Любовь колдовская... - Рибенек Александр Вадимович. Страница 7
Тьма в доме внезапно сгустилась, стало очень жарко. Появился какой-то посторонний запах. Но чем это пахло, Степан Прокопьевич определить не мог, хотя он и показался ему знакомым. Что-то темное заворочалось в том углу, где кричала старуха. Оглушительно прогремел гром, так, что стены хаты задрожали. Казака вдруг охватил панический ужас, он развернулся и бросился прочь из дома.
Дождь быстро охладил разгоряченное воображение Степана Прокопьевича. Рассудив здраво, он пришел к выводу, что совершенно напрасно проявил слабость, что то, что он видел, было наваждением. Казак зашел в хату и запалил каганец. Старуха была мертва.
— Мишка, подь сюды! — позвал он своего работника.
Вошел возбужденный, промокший до нитки Михаил.
— Как долбануло-то, Степан Прокопьич! Прямо в крышу долбануло, я через это едва жизни не лишился!
Степан Прокопьевич ничего не ответил. Он напряженно думал…

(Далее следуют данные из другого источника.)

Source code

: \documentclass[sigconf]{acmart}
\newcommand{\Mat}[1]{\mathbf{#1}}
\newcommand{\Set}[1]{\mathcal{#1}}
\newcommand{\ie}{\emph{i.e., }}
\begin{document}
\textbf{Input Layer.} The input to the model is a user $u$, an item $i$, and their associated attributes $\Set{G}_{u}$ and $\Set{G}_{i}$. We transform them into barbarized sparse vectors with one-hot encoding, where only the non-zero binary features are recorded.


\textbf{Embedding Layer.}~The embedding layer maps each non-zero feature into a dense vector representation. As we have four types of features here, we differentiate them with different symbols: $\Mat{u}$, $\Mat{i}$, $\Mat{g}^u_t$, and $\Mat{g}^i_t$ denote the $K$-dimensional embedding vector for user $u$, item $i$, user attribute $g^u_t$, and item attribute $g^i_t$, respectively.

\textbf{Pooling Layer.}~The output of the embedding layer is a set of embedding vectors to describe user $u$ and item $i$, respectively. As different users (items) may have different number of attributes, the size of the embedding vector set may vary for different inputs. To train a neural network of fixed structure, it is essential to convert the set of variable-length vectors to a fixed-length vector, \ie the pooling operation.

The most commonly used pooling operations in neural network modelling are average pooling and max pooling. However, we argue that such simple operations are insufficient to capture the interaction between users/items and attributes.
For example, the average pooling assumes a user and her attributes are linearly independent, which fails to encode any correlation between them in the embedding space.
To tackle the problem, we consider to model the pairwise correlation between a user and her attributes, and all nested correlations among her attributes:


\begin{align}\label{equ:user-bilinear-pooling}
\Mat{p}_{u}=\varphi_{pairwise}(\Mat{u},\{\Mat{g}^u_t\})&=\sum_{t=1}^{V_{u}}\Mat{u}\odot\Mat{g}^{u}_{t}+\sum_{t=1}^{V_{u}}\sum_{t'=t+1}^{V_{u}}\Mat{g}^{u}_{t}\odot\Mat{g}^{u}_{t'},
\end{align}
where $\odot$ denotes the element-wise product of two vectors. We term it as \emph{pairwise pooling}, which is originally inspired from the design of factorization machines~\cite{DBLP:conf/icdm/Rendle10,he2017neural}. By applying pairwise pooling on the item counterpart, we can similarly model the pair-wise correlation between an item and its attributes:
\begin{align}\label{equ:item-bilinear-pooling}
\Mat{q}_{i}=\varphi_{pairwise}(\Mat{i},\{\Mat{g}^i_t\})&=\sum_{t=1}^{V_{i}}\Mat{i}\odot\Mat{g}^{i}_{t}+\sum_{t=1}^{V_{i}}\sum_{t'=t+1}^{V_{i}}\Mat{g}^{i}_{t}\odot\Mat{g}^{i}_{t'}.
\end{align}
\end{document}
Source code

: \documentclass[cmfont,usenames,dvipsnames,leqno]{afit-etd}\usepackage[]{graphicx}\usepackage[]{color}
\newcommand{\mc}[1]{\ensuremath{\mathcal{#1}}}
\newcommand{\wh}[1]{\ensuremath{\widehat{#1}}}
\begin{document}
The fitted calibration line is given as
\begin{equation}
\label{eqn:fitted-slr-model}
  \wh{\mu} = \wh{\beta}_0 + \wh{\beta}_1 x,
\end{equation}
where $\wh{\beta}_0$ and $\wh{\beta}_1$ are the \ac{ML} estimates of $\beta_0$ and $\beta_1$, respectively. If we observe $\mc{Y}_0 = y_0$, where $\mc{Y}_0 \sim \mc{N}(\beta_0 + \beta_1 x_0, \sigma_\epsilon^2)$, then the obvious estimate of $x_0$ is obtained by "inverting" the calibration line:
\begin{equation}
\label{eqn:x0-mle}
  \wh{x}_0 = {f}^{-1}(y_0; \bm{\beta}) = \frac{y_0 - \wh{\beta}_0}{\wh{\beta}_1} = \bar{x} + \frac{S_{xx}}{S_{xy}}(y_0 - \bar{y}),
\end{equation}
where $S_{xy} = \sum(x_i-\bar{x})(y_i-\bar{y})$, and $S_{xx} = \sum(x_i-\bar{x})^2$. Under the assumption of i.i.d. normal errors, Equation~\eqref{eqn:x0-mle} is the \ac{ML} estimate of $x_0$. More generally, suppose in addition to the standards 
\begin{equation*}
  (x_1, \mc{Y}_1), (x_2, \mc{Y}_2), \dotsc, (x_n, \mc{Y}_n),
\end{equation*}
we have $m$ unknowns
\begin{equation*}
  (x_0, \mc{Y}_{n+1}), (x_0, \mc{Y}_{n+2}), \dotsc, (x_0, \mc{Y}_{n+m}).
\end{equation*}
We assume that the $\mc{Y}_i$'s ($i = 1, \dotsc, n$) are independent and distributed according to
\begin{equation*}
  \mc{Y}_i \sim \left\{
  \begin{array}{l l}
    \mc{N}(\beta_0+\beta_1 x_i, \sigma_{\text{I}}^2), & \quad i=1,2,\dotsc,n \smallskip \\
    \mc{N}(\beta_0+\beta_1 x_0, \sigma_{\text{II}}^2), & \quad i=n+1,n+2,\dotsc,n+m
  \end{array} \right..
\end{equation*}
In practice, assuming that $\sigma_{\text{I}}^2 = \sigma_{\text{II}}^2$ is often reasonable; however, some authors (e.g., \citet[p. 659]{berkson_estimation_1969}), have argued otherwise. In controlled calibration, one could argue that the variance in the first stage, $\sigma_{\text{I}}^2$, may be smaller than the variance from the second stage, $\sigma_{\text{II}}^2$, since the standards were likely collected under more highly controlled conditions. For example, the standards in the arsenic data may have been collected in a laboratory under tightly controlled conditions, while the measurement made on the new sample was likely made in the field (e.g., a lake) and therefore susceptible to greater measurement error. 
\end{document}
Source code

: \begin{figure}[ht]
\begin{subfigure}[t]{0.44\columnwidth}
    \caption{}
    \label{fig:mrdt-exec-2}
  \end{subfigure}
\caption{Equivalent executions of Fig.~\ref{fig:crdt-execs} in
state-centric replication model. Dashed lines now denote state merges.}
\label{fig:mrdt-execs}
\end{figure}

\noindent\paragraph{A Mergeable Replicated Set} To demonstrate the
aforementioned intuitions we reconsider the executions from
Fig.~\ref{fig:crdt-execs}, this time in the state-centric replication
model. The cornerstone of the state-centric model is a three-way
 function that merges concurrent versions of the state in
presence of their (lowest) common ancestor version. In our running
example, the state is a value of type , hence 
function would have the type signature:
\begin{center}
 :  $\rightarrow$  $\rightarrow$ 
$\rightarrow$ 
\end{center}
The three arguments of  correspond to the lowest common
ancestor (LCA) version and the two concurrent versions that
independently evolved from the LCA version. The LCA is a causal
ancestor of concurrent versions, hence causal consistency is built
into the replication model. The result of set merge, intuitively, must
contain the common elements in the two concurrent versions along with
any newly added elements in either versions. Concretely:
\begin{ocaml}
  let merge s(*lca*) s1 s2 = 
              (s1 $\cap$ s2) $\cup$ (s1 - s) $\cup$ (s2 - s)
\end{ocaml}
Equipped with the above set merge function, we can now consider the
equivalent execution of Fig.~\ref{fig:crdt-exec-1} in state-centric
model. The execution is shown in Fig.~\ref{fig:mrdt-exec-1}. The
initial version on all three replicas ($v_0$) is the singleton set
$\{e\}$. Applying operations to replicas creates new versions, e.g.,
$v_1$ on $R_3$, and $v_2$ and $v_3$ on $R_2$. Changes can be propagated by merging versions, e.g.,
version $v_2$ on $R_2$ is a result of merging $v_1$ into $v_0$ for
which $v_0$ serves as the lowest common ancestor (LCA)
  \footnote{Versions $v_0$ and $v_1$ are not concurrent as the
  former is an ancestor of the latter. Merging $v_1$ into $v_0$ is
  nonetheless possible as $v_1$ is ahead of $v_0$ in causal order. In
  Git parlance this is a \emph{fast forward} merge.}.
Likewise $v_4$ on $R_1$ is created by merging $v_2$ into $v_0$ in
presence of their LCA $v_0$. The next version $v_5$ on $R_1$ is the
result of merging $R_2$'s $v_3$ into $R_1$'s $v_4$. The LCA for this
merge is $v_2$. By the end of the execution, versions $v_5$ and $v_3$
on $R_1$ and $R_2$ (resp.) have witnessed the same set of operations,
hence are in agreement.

Бабка Василиса лежала, вытянув руки. Лицо ее было умиротворено, но ему показалось, что на губах старухи навеки застыла дьявольская ухмылка.
— Проклятая ведьма! — прошептал он с ненавистью. — Добилась-таки своего! Надо было давно тебя порешить!
— Степан Прокопьич, так мне продолжать, что ли, рубить крышу? — услышал казак голос своего работника.
— Нет, Михаил. Принеси сюда гасу. Надо сжечь это чертово жилище!..
Михаил принес керосин в большой стеклянной бутыли. Они облили полы, стены и труп старухи. Выйдя на улицу, Степан Прокопьевич зажег спичку и бросил ее внутрь хаты. В доме весело заплясал огонь. Потом вдруг пламя взревело, словно в него подлили керосину. Огонь был настолько сильным, что Степану Прокопьевичу и Михаилу пришлось отступить.
В мгновение ока домик колдуньи выгорела дотла, несмотря на сильный ливень, хлеставший до сих пор. На месте жилища старой ведьмы осталось лишь большое пепелище…
Степан Прокопьевич сидел в хате. Дарья, уморившись, спала. Аксинья лежала на кровати и тихонько всхлипывала.
В дверь постучали. Степан Прокопьевич подошел и открыл. На пороге стоял смущенный Михаил.
— Чего тебе? — строго поинтересовался Степан Прокопьевич.
Больше всего ему хотелось, чтобы его никто не тревожил.
— Степан Прокопьич, я это… Дайте мне расчет, я хочу уйти.
Пожилой казак не стал спорить. Он слишком устал и даже не спросил, почему его работник так поступает. Впрочем, он догадывался, почему…
Молча Степан Прокопьевич достал деньги, отсчитал причитающуюся своему работнику сумму и передал ему.
— Благодарствую, Степан Прокопьевич! — поклонился Михаил и собирался уже уйти, но бывший хозяин удержал его.
— Погодь, Миша… Ты вот чего… Ты, конечно, много тута видал чего непонятного. У меня к тебе просьба… Не сказывай никому, чего тут видел.
— Да что вы, Степан Прокопьич! Я ить…
— А будешь болтать лишнего, убью, как собаку! Понял?
В глазах молодого парня появился страх. Он знал, что эти слова его бывшего хозяина — не пустая угроза.
— Да что вы, Степан Прокопьевич! Я буду нем, как могила!
— Вот и ладненько! — сказал казак, и хищная улыбка промелькнула на его губах. — Теперь ступай. А ежели будут расспрашивать про старуху, скажи, что сама себя спалила. Мол, мы уже ничего не сумели поделать…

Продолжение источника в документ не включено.